Co-administration of oral erythromycin (500 mg PO 4 times daily) with prucalopride increased the erythromycin mean Cmax by 40% and mean exposure (AUC) by 28%. The mechanism for this pharmacokinetic change is not clear. The increased exposure to erythromycin is unlikely to result in a clinically significant drug interaction.[63829]

Following a single oral dose of prucalopride 2 mg in healthy subjects, peak plasma concentrations are observed within 2 to 3 hours after administration. The absolute oral bioavailability is greater than 90%. Concomitant intake with a high-fat meal (1000 kcal total, 500 kcal from fat) does not influence the oral bioavailability of prucalopride. Following administration of prucalopride 2 mg PO once daily, steady-state is attained within 3 to 4 days, and steady-state plasma concentrations fluctuate between trough and peak values of 2.5 and 7 ng/mL, respectively, with mean plasma AUC of 109 hour x ng/mL. The accumulation ratio after once daily oral dosing ranged from 1.9 to 2.3.

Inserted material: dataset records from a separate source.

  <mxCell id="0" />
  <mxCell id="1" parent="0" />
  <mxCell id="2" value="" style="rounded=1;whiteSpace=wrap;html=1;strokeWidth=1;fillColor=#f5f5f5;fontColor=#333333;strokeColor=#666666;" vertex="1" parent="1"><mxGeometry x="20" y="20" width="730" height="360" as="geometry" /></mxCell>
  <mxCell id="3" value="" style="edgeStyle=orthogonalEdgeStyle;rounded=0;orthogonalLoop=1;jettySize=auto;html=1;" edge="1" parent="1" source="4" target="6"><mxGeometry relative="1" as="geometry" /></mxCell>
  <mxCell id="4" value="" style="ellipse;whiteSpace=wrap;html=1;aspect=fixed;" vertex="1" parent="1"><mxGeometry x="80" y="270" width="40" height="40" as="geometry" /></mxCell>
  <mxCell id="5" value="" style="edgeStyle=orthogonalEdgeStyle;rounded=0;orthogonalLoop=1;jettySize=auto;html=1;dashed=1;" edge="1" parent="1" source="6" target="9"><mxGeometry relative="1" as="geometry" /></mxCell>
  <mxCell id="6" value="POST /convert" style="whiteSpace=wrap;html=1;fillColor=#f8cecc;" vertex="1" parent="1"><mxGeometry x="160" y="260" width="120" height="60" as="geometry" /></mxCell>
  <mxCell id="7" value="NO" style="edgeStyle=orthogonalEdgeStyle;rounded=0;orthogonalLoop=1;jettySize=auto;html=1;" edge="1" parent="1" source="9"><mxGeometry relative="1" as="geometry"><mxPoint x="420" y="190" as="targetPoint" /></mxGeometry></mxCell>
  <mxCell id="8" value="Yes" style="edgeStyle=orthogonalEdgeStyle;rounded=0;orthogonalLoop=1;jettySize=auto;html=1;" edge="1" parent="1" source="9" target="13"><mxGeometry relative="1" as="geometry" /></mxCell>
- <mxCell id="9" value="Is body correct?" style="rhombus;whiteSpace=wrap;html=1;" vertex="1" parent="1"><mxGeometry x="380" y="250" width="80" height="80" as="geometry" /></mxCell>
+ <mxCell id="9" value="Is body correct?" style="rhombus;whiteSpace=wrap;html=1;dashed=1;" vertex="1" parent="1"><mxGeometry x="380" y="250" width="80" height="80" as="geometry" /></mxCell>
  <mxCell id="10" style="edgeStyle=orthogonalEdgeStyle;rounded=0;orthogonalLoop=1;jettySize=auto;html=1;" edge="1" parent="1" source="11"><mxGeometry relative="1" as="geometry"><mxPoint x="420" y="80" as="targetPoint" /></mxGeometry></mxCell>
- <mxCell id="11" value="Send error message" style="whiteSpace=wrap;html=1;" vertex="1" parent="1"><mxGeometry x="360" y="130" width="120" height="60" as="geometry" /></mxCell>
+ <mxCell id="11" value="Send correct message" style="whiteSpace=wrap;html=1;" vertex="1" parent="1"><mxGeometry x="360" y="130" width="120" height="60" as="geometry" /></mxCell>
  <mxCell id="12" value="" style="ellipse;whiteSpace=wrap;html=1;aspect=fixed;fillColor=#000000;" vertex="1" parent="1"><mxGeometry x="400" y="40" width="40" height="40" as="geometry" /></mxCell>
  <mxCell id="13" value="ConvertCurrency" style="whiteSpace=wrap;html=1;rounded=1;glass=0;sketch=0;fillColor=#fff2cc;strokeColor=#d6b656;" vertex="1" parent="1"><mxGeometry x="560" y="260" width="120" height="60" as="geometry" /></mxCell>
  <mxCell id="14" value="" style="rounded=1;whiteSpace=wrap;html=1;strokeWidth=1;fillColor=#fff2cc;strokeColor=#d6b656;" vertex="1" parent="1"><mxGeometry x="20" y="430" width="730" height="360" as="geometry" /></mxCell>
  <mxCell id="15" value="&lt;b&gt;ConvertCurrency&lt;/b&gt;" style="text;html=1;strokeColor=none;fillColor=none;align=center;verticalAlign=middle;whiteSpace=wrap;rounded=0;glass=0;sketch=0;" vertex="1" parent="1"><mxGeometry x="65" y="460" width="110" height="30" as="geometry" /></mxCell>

The limited data from case reports with prucalopride use in human pregnancy are insufficient to identify any drug-associated risks of miscarriage, major birth defects, or adverse maternal or fetal outcomes. There is a pregnancy exposure registry that monitors pregnancy outcomes in women exposed to prucalopride during pregnancy. Healthcare providers can enroll patients or encourage patients to enroll themselves by calling 1-877-311-8972 or visiting mothertobaby.org/pregnancy-studies/. In animal reproduction studies, no adverse developmental effects were observed with prucalopride administration during the period of organogenesis to pregnant rats and rabbits at doses up to approximately 390 times and 780 times, respectively, the recommended human dose of 2 mg/day.

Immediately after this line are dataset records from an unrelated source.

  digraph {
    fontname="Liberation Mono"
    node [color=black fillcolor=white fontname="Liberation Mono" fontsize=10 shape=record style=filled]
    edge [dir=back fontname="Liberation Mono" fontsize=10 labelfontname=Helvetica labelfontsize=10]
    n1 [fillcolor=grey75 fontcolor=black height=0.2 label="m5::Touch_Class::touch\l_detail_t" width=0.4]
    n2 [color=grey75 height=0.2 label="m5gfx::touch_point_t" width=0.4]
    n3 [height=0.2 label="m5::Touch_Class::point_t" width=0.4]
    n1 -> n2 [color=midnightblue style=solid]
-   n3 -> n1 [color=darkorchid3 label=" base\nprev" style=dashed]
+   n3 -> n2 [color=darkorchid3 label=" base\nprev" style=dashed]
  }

Prucalopride is excreted in human breast milk. There are no data available regarding the the effects of prucalopride on the breast-fed infant or the effects on milk production. In an open-label study in 8 healthy lactating women in the weaning stage, plasma and milk samples were collected at pre-dose (day 1 and 4), and then 2, 4, 8, 12, and 24 hours (day 4) after a 2 mg dose of prucalopride was administered once daily for 4 days. Prucalopride is excreted in breast milk with a milk to plasma AUC ratio of 2.65:1; the average amount passed to the infant was estimated to be 1.74 mcg/kg/day, which is about 6% of the maternal dose, adjusted for body weight. The prucalopride concentration detected in breast milk during weaning may not reflect the prucalopride concentration in breast milk during full milk production. Consider the developmental and health benefits of breast-feeding along with the mother's clinical need for prucalopride and any potential adverse effects on the breast-fed infant from the drug or the underlying maternal condition.